Copy the lines in the records below word for word, beginning with the line that contains "从塔外水平向塔内流动，两个流动方向垂直正交的冷却塔。" and continuing through the line that contains "过PVC散热片降温，与新鲜空气同向流动。线圈主要依靠湿热".

Recorded data:
####

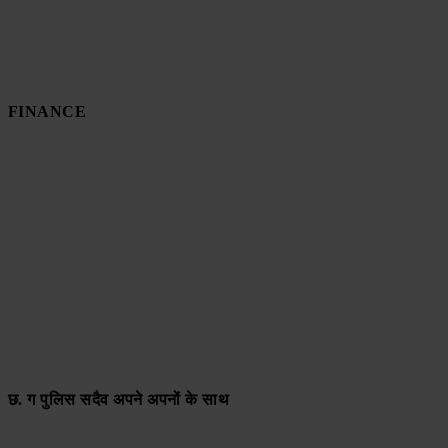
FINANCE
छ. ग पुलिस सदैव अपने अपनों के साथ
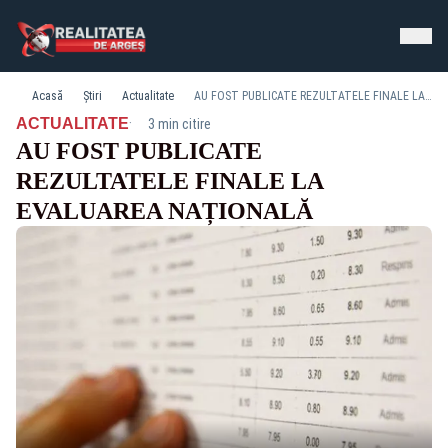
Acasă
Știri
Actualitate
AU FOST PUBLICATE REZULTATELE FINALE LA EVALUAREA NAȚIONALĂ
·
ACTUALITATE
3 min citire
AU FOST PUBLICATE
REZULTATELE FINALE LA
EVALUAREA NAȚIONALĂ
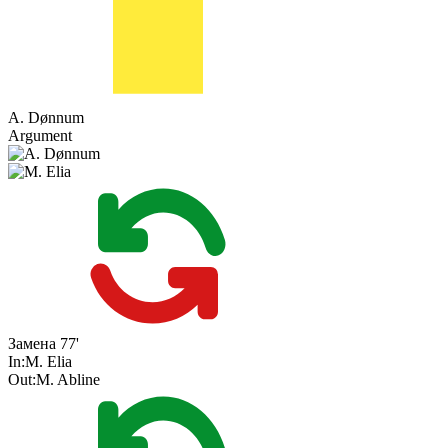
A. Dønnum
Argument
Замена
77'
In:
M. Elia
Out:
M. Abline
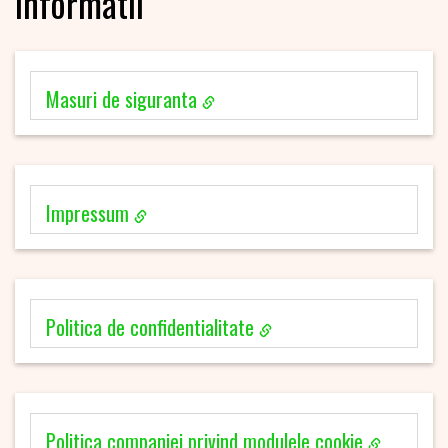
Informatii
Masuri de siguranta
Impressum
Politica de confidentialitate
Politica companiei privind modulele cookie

####

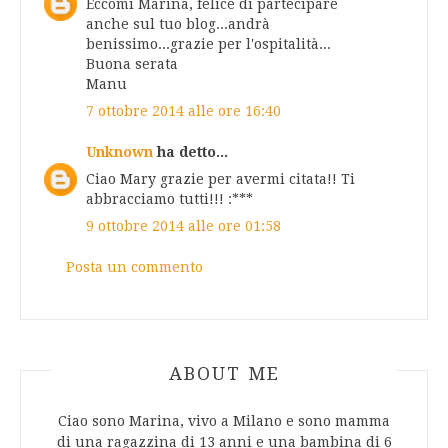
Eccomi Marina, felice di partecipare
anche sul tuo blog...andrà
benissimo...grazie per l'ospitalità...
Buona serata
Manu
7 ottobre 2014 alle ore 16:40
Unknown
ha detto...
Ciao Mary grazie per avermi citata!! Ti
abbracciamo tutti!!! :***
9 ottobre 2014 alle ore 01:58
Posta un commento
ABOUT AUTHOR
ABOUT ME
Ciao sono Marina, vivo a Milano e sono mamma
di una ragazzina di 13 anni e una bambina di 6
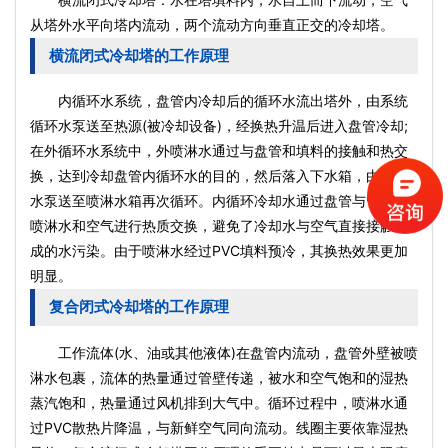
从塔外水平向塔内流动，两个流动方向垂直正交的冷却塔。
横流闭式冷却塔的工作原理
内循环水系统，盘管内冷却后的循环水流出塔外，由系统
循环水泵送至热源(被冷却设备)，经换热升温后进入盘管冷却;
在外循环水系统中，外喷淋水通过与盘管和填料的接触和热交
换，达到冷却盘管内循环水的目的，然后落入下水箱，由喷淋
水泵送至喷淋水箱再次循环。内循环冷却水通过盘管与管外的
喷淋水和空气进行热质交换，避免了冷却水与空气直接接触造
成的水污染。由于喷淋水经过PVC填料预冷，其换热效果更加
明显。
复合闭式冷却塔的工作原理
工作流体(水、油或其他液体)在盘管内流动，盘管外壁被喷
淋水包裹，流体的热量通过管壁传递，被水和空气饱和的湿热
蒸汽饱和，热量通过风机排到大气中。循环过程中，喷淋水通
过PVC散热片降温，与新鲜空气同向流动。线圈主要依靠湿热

####

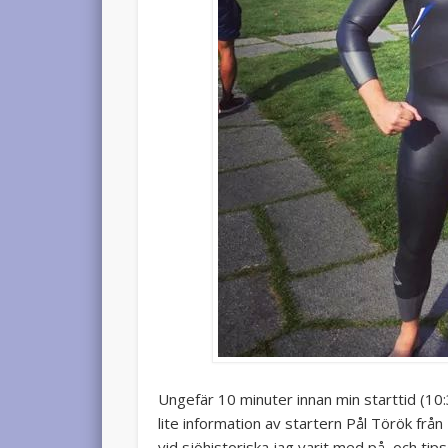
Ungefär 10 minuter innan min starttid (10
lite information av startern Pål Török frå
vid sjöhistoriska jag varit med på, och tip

####

Response:
从塔外水平向塔内流动，两个流动方向垂直正交的冷却塔。
横流闭式冷却塔的工作原理
内循环水系统，盘管内冷却后的循环水流出塔外，由系统
循环水泵送至热源(被冷却设备)，经换热升温后进入盘管冷却;
在外循环水系统中，外喷淋水通过与盘管和填料的接触和热交
换，达到冷却盘管内循环水的目的，然后落入下水箱，由喷淋
水泵送至喷淋水箱再次循环。内循环冷却水通过盘管与管外的
喷淋水和空气进行热质交换，避免了冷却水与空气直接接触造
成的水污染。由于喷淋水经过PVC填料预冷，其换热效果更加
明显。
复合闭式冷却塔的工作原理
工作流体(水、油或其他液体)在盘管内流动，盘管外壁被喷
淋水包裹，流体的热量通过管壁传递，被水和空气饱和的湿热
蒸汽饱和，热量通过风机排到大气中。循环过程中，喷淋水通
过PVC散热片降温，与新鲜空气同向流动。线圈主要依靠湿热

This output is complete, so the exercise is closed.